Open Future wrote a blog post asking how the AI Act will handle open source AI systems. Advocates of open source and representatives of companies contributing to the development of open source AI models are advocating for provisions that would remove open source AI systems from the scope and/or exclude general-purpose AI (GPAI) systems from the Act. However, a coalition of civil society organisations has argued that for the AI Act to provide meaningful protections against high-risk uses of AI systems, GPAI must be included in the scope of the Act and the obligations imposed on them must remain meaningful. The author recommends transparency requirements for these systems, such as including standardised information about the model in the form of model cards and data sheets, access to the data used to train and fine-tune the model for the purpose of auditing, and licensing conditions that allow for the audit and explanation of the model's behaviours. The author argues that this way, the developers can create the conditions for downstream users to comply with the obligations of the AI Act for high-risk uses of the model.

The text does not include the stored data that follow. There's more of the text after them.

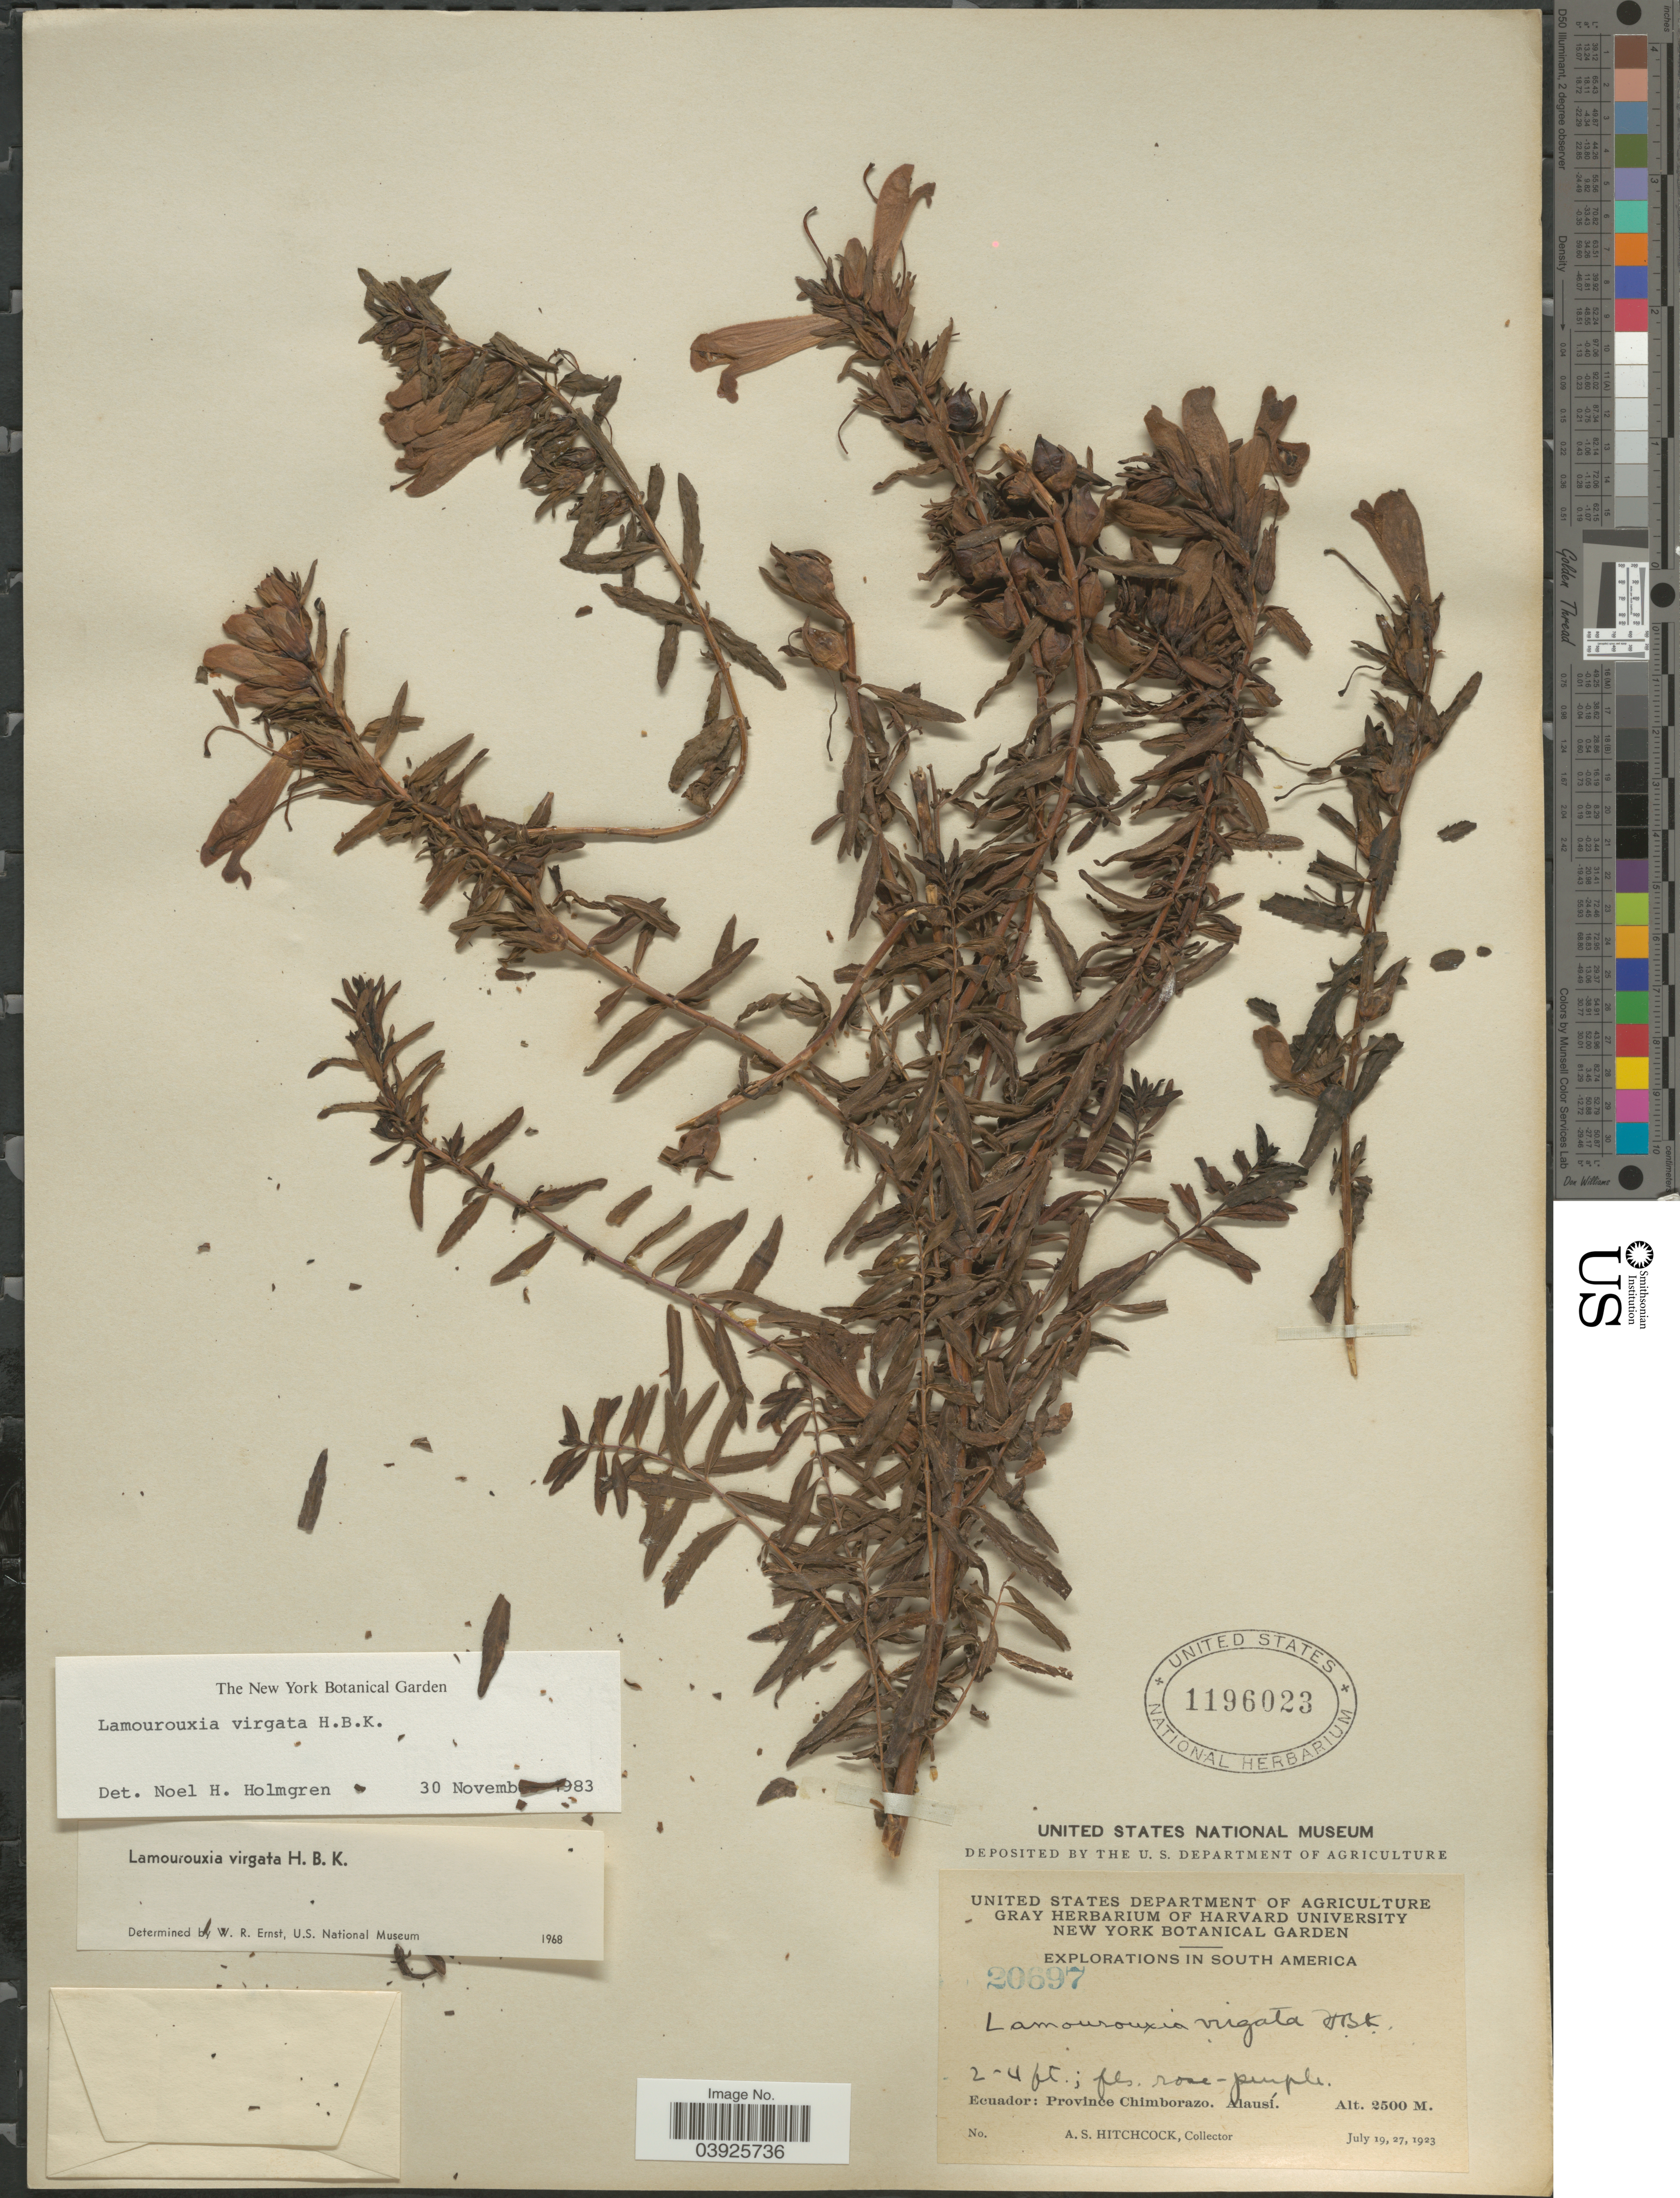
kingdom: Plantae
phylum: Tracheophyta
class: Magnoliopsida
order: Lamiales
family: Orobanchaceae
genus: Lamourouxia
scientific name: Lamourouxia virgata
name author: Kunth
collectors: A. S. Hitchcock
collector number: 20697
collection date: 1923-07-19/1923-07-27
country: Ecuador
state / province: Chimborazo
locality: Alausí.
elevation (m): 2500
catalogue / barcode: US 1196023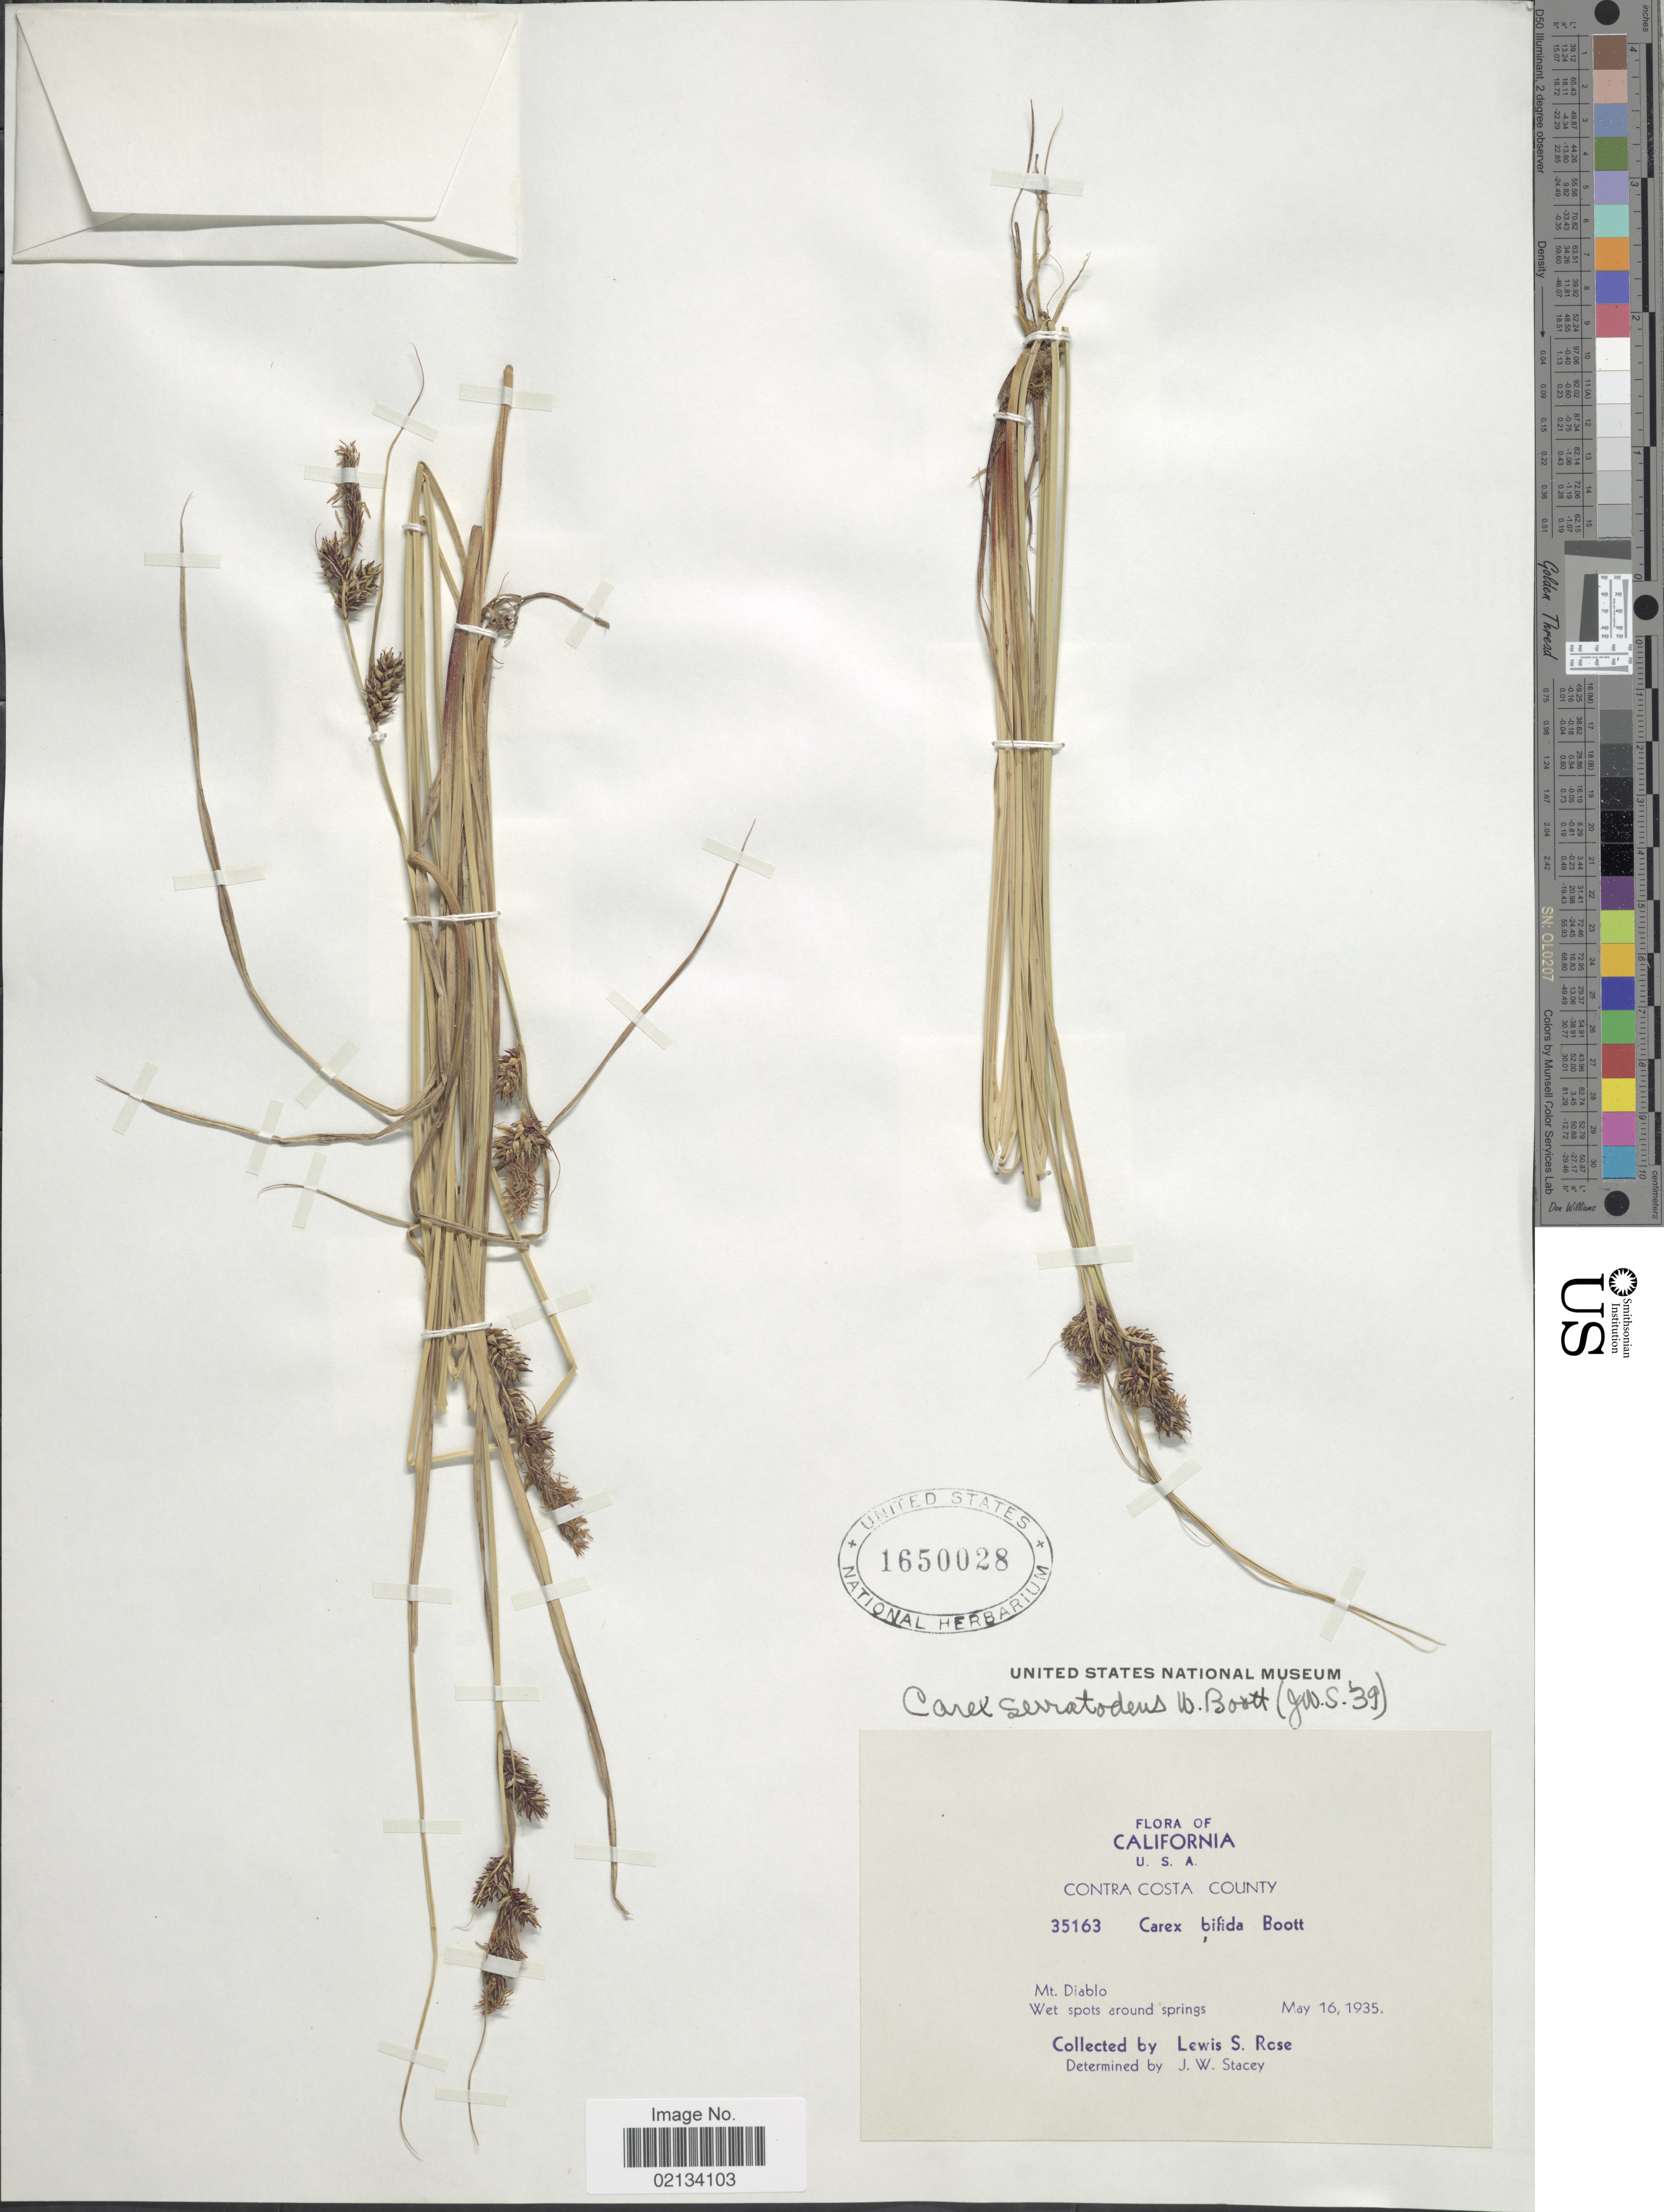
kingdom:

Holistic AI summarised the final compromise text of the Council of the EU for the AI Act. In defining AI, the final text includes a narrower definition of AI as member states were concerned that a broader definition would also include software generally. For the scope of the Act, three key changes were made relating to inclusion, exclusion and expansion. In the area of governance, four key changes were made relating to the AI Board, regulatory sandboxes and penalties. One key change was made to the prohibitions section, with the prohibition of social scoring being extended to private actors. For designating high risk-systems, three key changes were made, including vaguer parameters classifying high-risk systems; the ability of the Commission to add and remove (under certain conditions) high-risk use cases to/from Annex III upon implementation; and increased transparency requirements for high-risk systems, including public-body users. The final text also clarifies and adjusts the requirements for high-risk systems in terms of compliance feasibility.